* [WORK INSTRUCTIONS]: Lines below starting with the line with "herradura) del edificio" and going on through the line with "BUS: Los autobuses" must be output exactly; the rest of the records must be left out.

* [DATA RECORDS]:
———

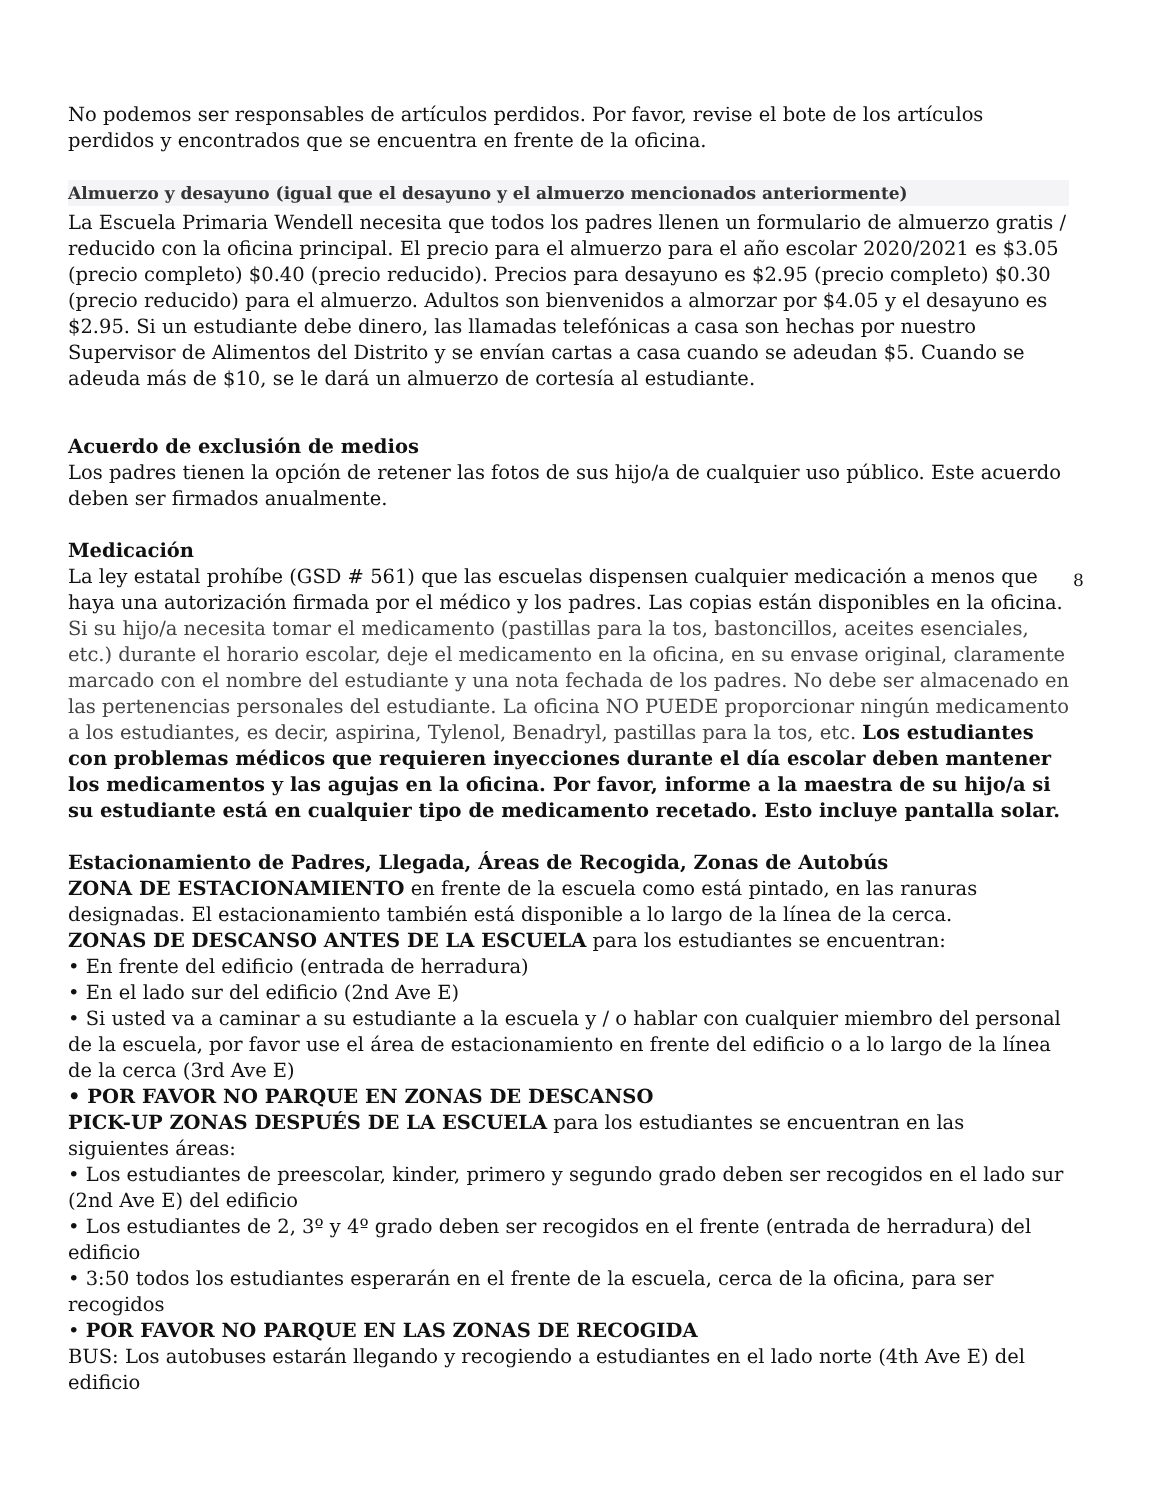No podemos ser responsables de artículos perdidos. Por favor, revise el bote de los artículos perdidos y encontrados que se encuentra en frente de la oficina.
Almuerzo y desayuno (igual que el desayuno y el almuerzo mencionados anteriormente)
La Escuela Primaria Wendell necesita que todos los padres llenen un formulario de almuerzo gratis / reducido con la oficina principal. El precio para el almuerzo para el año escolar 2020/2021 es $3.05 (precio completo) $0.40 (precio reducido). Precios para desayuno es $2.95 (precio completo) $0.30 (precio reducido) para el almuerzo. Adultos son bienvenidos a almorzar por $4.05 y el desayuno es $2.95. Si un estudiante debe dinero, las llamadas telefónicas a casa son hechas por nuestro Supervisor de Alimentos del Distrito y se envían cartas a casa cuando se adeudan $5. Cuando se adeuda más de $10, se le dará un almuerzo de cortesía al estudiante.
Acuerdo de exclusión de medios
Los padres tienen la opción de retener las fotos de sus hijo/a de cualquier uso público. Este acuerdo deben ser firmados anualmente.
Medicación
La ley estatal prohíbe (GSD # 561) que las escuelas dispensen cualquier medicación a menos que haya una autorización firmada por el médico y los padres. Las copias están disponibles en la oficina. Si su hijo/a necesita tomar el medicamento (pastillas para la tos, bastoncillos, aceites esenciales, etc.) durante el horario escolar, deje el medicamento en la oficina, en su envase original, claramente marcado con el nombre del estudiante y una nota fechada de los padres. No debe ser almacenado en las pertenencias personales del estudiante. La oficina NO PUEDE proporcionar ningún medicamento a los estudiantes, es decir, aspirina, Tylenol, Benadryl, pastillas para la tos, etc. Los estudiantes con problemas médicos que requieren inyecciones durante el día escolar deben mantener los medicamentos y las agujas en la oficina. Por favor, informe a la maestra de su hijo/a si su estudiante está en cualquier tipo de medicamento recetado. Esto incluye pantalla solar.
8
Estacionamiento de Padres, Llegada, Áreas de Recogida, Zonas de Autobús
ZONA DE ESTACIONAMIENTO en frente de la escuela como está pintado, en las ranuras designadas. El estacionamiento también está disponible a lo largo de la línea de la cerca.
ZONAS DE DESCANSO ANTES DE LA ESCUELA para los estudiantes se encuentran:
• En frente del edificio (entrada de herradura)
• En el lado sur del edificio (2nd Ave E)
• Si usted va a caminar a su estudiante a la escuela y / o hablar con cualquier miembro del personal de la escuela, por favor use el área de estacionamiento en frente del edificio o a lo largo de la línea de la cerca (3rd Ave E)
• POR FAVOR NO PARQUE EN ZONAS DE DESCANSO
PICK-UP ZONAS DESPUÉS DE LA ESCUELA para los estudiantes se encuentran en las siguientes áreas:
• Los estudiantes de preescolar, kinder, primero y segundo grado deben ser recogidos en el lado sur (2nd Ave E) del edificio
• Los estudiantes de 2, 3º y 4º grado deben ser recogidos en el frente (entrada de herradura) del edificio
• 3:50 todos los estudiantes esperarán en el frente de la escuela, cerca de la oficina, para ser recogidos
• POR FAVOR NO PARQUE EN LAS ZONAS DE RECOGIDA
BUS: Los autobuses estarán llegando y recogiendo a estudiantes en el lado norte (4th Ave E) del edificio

———

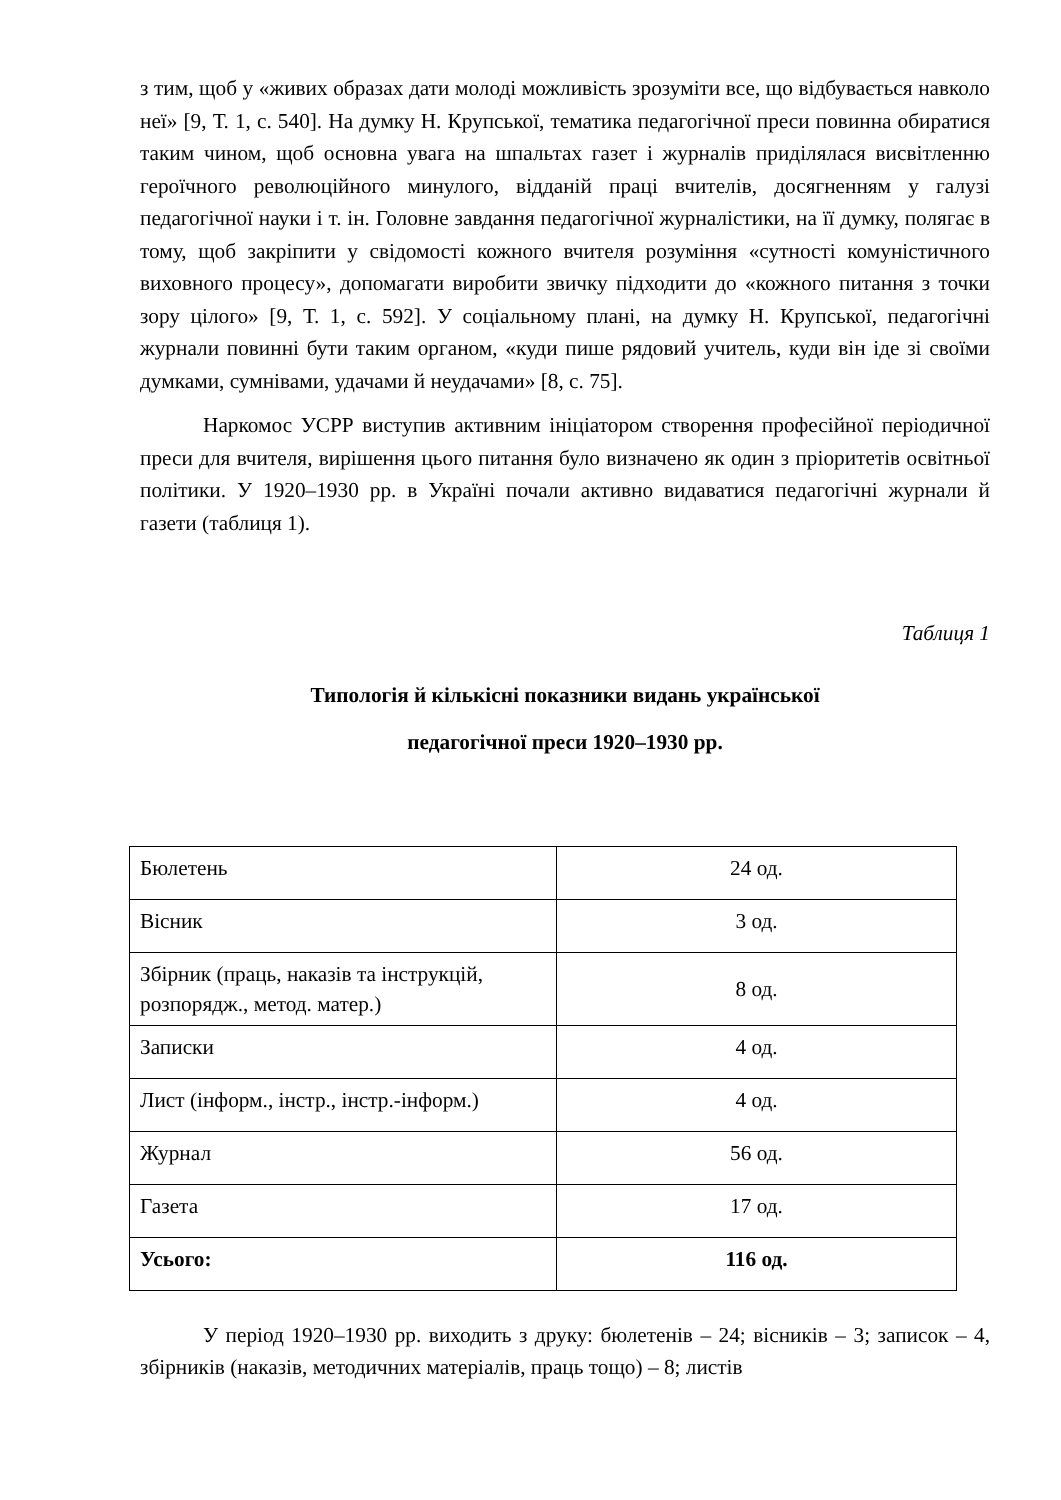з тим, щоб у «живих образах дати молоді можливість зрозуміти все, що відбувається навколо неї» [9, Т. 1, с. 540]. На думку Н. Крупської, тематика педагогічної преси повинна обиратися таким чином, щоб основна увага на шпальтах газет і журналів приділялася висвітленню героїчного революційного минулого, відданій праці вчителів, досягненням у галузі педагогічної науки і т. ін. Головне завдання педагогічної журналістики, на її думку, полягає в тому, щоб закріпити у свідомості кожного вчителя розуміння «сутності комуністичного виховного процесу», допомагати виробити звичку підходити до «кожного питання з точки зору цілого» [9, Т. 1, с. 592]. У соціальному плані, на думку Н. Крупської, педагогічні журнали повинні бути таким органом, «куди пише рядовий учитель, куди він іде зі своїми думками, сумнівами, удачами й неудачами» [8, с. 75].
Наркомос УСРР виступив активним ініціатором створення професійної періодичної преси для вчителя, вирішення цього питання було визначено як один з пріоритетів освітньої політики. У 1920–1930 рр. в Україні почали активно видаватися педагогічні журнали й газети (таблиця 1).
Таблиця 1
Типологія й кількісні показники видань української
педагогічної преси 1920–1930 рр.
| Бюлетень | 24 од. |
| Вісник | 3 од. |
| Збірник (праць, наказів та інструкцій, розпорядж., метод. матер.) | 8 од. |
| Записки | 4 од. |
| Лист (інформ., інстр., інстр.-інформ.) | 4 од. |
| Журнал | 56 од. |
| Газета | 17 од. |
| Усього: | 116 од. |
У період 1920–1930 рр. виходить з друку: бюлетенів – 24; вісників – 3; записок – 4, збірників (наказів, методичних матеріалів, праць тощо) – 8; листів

———

* [ANSWER FOR THE TASK]:
• Los estudiantes de 2, 3º y 4º grado deben ser recogidos en el frente (entrada de herradura) del edificio
• 3:50 todos los estudiantes esperarán en el frente de la escuela, cerca de la oficina, para ser recogidos
• POR FAVOR NO PARQUE EN LAS ZONAS DE RECOGIDA
BUS: Los autobuses estarán llegando y recogiendo a estudiantes en el lado norte (4th Ave E) del edificio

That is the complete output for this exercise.